A number of low-loss acoustic wave filter and transducer design approaches including temperature compensation, broad bandwidth and improved out-of-band signal rejection have been developed to meet specific performance goals relevant to particular applications and subject to specified manufacturing constraints. These approaches include multiphase uni-directional acoustic wave transducers, multi-transducer acoustic wave filters, resonators, distributed acoustic reflection transducers (DARTs) and acoustic wave transducers backed by reflectors, with each acoustic device type providing filter performance strengths and weaknesses. Specific substrate orientations and materials have also been developed to provide improved acoustic wave propagation and transduction characteristics, including increased electromechanical coupling coefficients, decreased temperature sensitivity, decreased acoustic propagation loss, decreased design and fabrication sensitivity, as well as reduced complexity and other factors.

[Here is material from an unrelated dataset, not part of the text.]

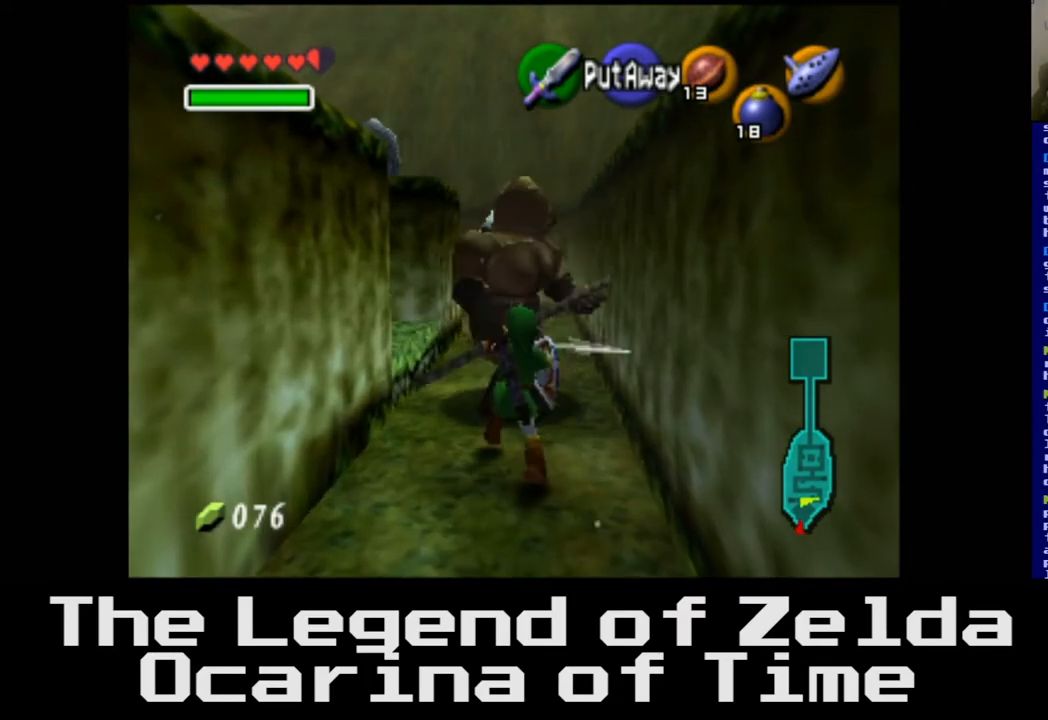
{"buttons": [], "left_stick": "up", "right_stick": "center", "events": [[83, "X", "up"]]}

Examples of these and other types of acoustic wave device approaches including choices of substrate materials and orientations are described in "propagation and Amplification of Rayleigh Waves and Piezoelectric Leaky Surface Waves in LiNbO.sub.3 " by K. Yamanouchi and K. Shibayama, J. App. Phys. Vol. 43, No. 3; U.S. Pat. Nos. 4,159,435, entitled "Acoustic Surface Wave Devices Employing Surface Skimming Bulk Waves", by M. F. Lewis; 4,489,250, entitled "Temperature Compensated Surface Acoustic Wave Device" by Y. Ebata et al.; 4,670,680, entitled"Doubly Rotated Orientations of Cut Angles For Quartz Crystal For Novel Surface Acoustic Wave Devices" by J. Andle; 4,525,643 and 4,511,817, entitled "Temperature Compensated Orientations of Berlinite for Surface Acoustic Wave Devices" by B. Chai et al.; and 4,001,767, entitled "Low Diffraction Loss-Low Spurious Response LiTaO.sub.3 Substrate for Surface Acoustic Wave Devices" by A. Slobodnik, which are hereby incorporated herein by reference. However, these and other prior art approaches suffer from a number of disadvantages well known in the art. These disadvantages tend to become more serious as operating frequency increases.

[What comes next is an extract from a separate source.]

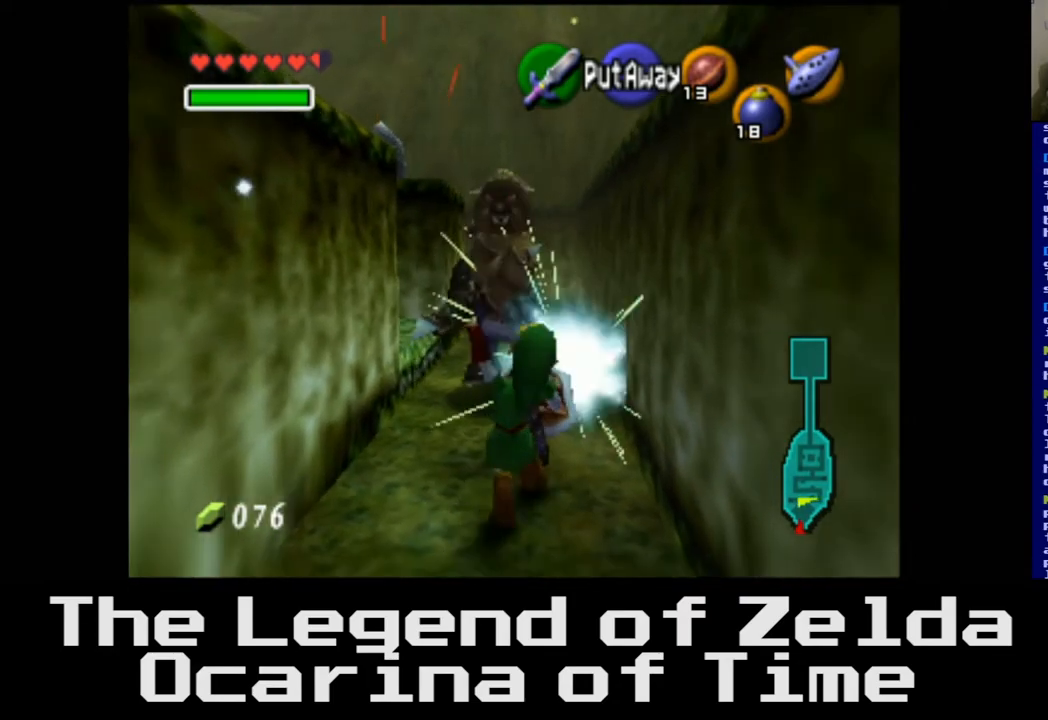
{"buttons": [], "left_stick": "right", "right_stick": "center", "events": [[17, "left_stick", "center"], [267, "left_stick", "right"]]}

Of particular interest are substrata supporting surface skimming bulk acoustic waves. These tend to provide increased electromechanical coupling coefficients, resulting in a desirable combination of insertion loss, out-of-band rejection, bandwidth and other characteristics. Moreover, the reduced sensitivity of device insertion loss to surface contamination as a result of the horizontally polarized particle motion associated with such waves potentially greatly simplifies device packaging and manufacturing constraints, encouraging reduced manufacturing costs, package footprint and weight and these trends are also consistent with increased robustness of acoustic wave devices including such substrata. As noted in FIG. 3 and associated text of Yamanouch (supra), losses due to scattering into bulk acoustic waves for Y-cut, rotated LiNbO.sub.3 are a strong function of cut angle. Minima in these losses occur at different rotation angles depending on whether the substrate surface is open- or short-circuited. 41.degree. and 64.degree. rotated, y-cut LiNbO.sub.3 substrata have minimum insertion losses for the open- and short-circuited cases, respectively. Because neither condition corresponds to that obtaining in an interdigitated transducer, some scattering of acoustic energy into other, undesired acoustic propagation modes, and hence some additional component or filter insertion loss, is noted in devices employing such transducers.
What are needed are substrata and frequency selection components, as well as methods for providing and using same, having the advantages of broad bandwidth and generally reduced insertion losses associated with surface skimming bulk waves (compared to other technologies) but with reduced insertion losses, especially those losses associated with acoustic propagation loss occurring in partially metallized regions such as acoustic wave transducers.